7 casting dice vs. the average 3 body or willpower is still quite dangerous. Especially from a public viewpoint.
A gun shoots you,, and kill or knocks you out. Mages can torture you, interrogate you, fry you, electrocute you, turn your skin to goo, rape you, make you rape someone else, force you to commit suicide, put thoughts in your head, read your thoughts, look like you, look like your significant other, etc.
It's the vast amount of things the mages can do that makes them "special case" dangerous to the public. Which is scarier, getting shot and killed, or being forced to take a backride seat as you murder and rape your wife and kids then take a swan dive out the fifth floor?
In basic Shadowrun, it doesn't make sense for mages to agree to contracts that requires them to be frontline fighters, unless, of course, the corp is paying them substantially more.
Depends on the mage doesn't it? They're people too, and they have to take the jobs available. Sure, Mr. Superace that's excelled as his job for the past 5-10 won't be taking a job in the danger zone, but what about Mr. Crappypants that's already botched two high paying jobs and is having trouble finding work that will hire him.

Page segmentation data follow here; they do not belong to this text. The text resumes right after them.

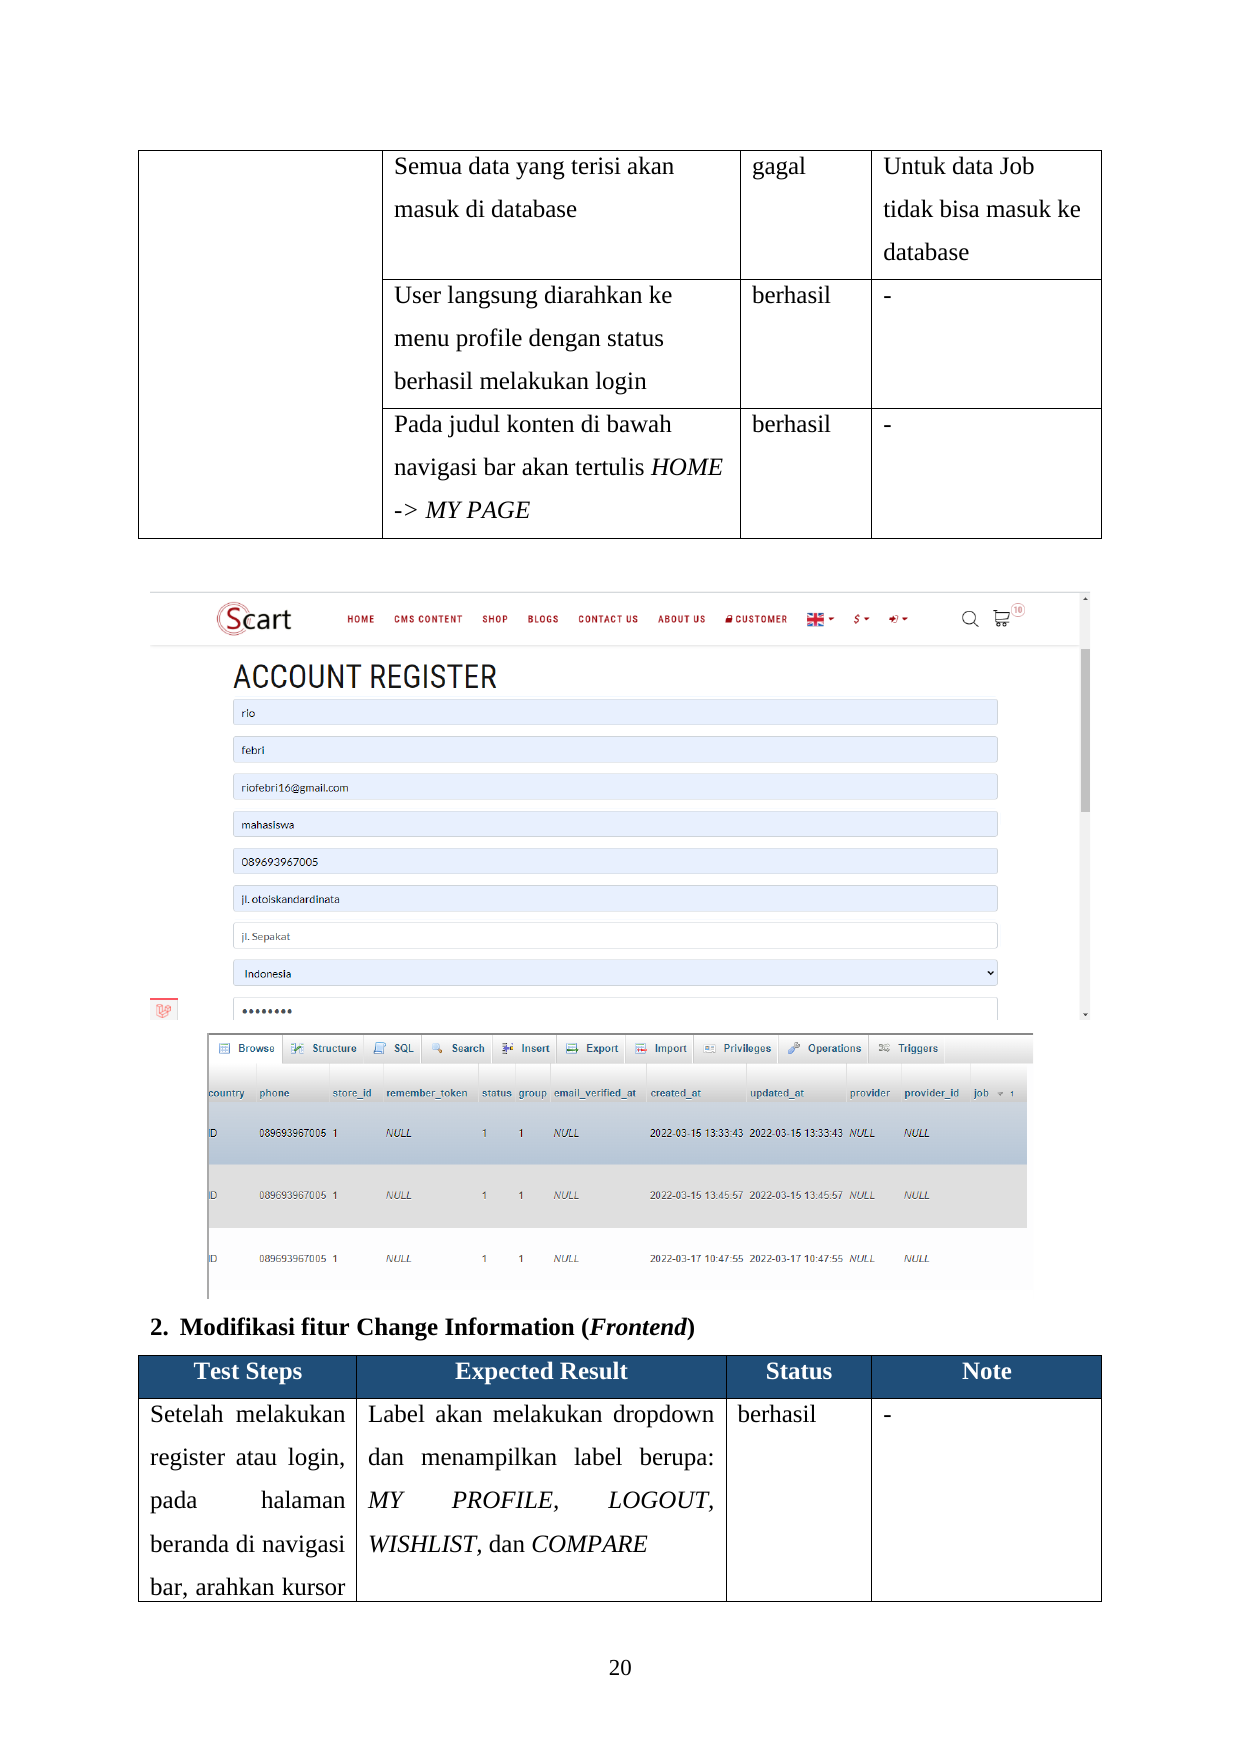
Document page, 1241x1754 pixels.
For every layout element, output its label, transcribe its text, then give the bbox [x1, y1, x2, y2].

table_cell Pada judul konten di bawah navigasi bar akan tertulis HOME -> MY PAGE [383, 409, 740, 537]
table_header Expected Result [357, 1356, 726, 1398]
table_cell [139, 151, 382, 537]
table_header Status [727, 1356, 871, 1398]
picture [207, 1033, 1034, 1299]
table_cell berhasil [741, 409, 871, 537]
table_cell - [872, 1399, 1101, 1601]
table_cell Untuk data Job tidak bisa masuk ke database [872, 151, 1101, 279]
table_header Note [872, 1356, 1101, 1398]
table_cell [139, 1399, 356, 1601]
picture [150, 591, 1091, 1020]
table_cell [357, 1399, 726, 1601]
table_cell berhasil [741, 280, 871, 408]
table_header Test Steps [139, 1356, 356, 1398]
table_cell gagal [741, 151, 871, 279]
table_cell - [872, 409, 1101, 537]
subtitle Modifikasi fitur Change Information (Frontend) [150, 1312, 1090, 1341]
table_cell - [872, 280, 1101, 408]
table_cell User langsung diarahkan ke menu profile dengan status berhasil melakukan login [383, 280, 740, 408]
table_cell berhasil [727, 1399, 871, 1601]
table_cell Semua data yang terisi akan masuk di database [383, 151, 740, 279]
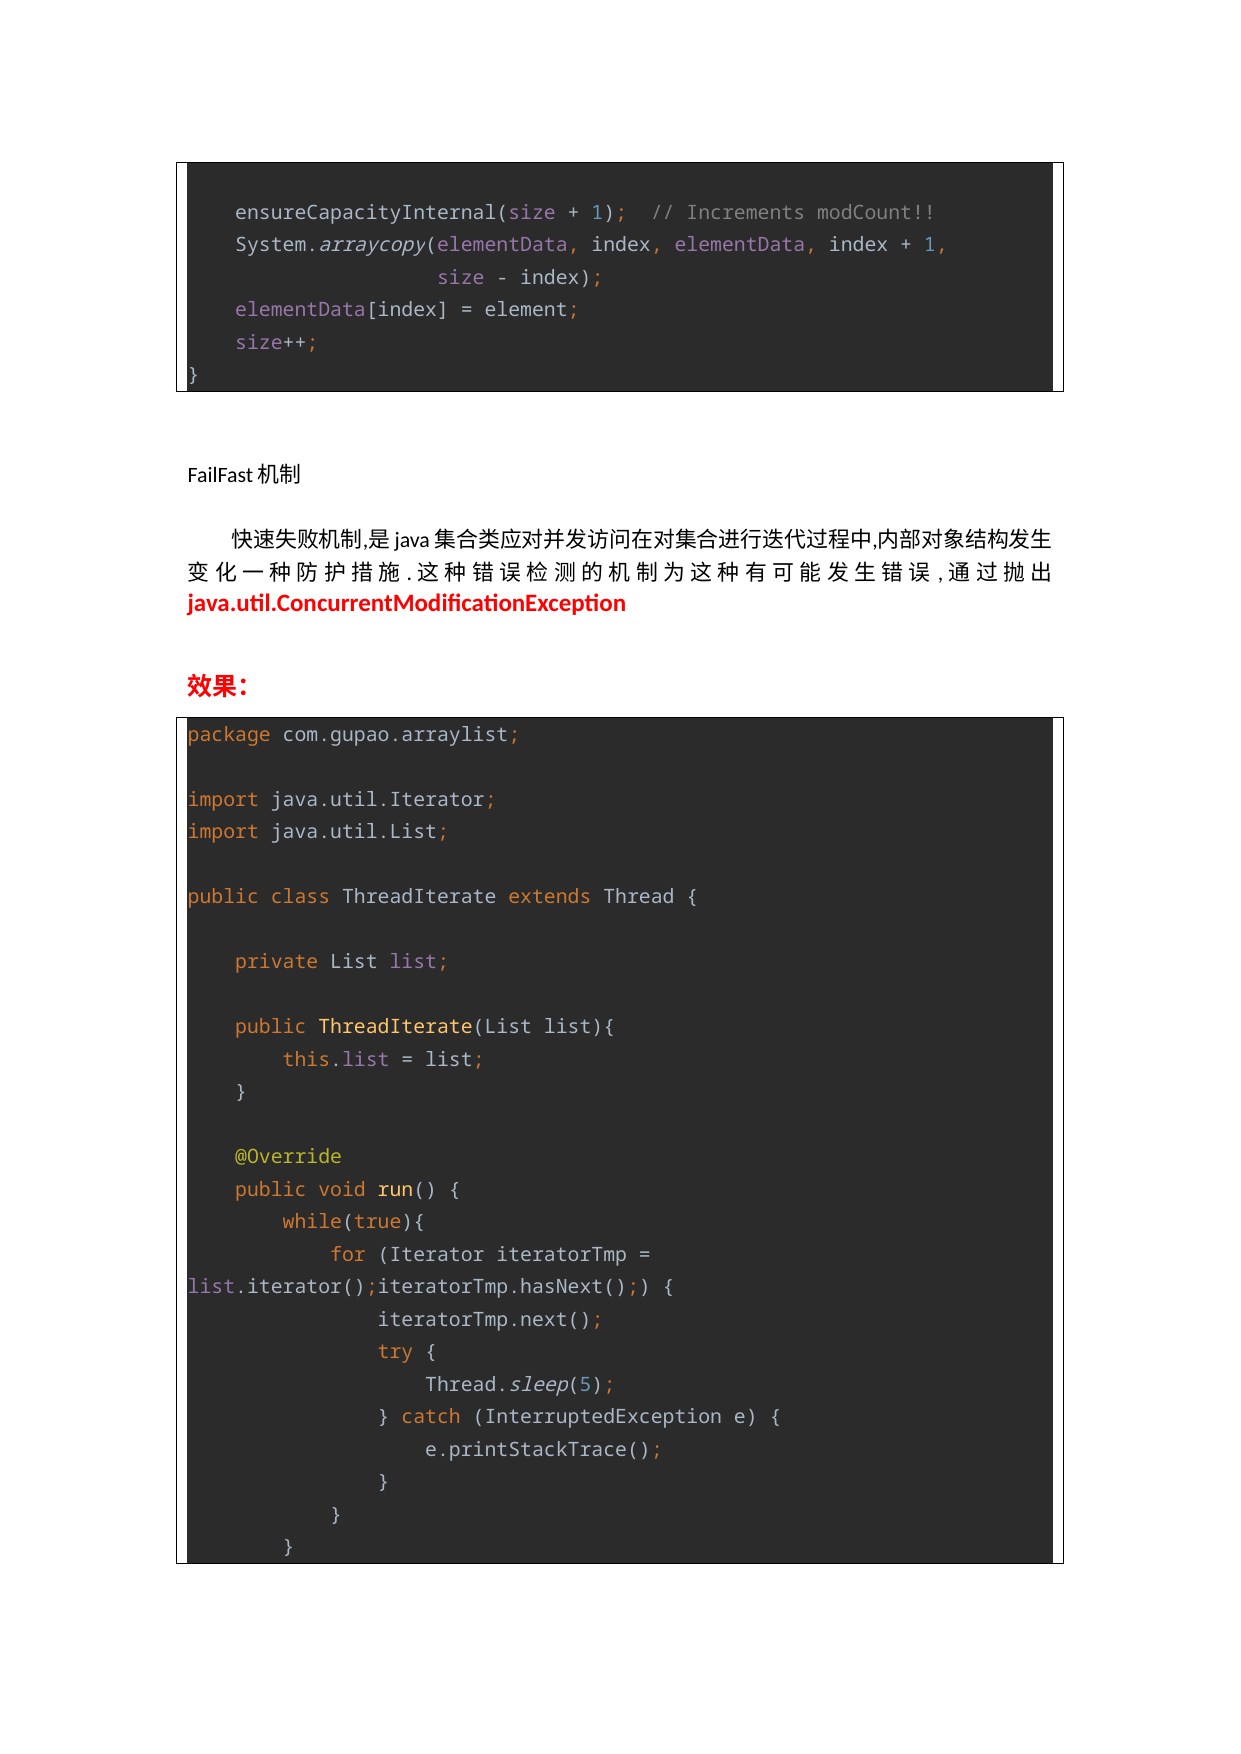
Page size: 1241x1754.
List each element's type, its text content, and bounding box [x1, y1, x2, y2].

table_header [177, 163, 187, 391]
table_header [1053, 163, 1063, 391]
text 效果： [187, 652, 1053, 717]
text FailFast机制 [187, 457, 1053, 489]
text 快速失败机制,是java集合类应对并发访问在对集合进行迭代过程中,内部对象结构发生变化一种防护措施.这种错误检测的机制为这种有可能发生错误,通过抛出java.util.ConcurrentModificationException [187, 522, 1053, 619]
table_header package com.gupao.arraylist; import java.util.Iterator; import java.util.List; public class ThreadIterate extends Thread { private List list; public ThreadIterate(List list){ this.list = list; } @Override public void run() { while(true){ for (Iterator iteratorTmp = list.iterator();iteratorTmp.hasNext();) { iteratorTmp.next(); try { Thread.sleep(5); } catch (InterruptedException e) { e.printStackTrace(); } } } } } [177, 718, 187, 1563]
table_header package com.gupao.arraylist; import java.util.Iterator; import java.util.List; public class ThreadIterate extends Thread { private List list; public ThreadIterate(List list){ this.list = list; } @Override public void run() { while(true){ for (Iterator iteratorTmp = list.iterator();iteratorTmp.hasNext();) { iteratorTmp.next(); try { Thread.sleep(5); } catch (InterruptedException e) { e.printStackTrace(); } } } } } [1053, 718, 1063, 1563]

Just because the Mages are rare and special does not mean they have a magical free pass. They're normal people with an abnormal skill, they've got outside lives, work habbits, work ethics, and pasts. Any number of things can be a reason they're working as Joe Mage Security at the Break In Gallery.
Sure, the Mage probably isn't going to be walking patrols with the other guy. It makes more sense to put him somewhere high with a good view of the grounds, or preferably in a security room that has a fiber optic web to get views of the whole compound/grounds so he can cast from the safety of a locked sealed room.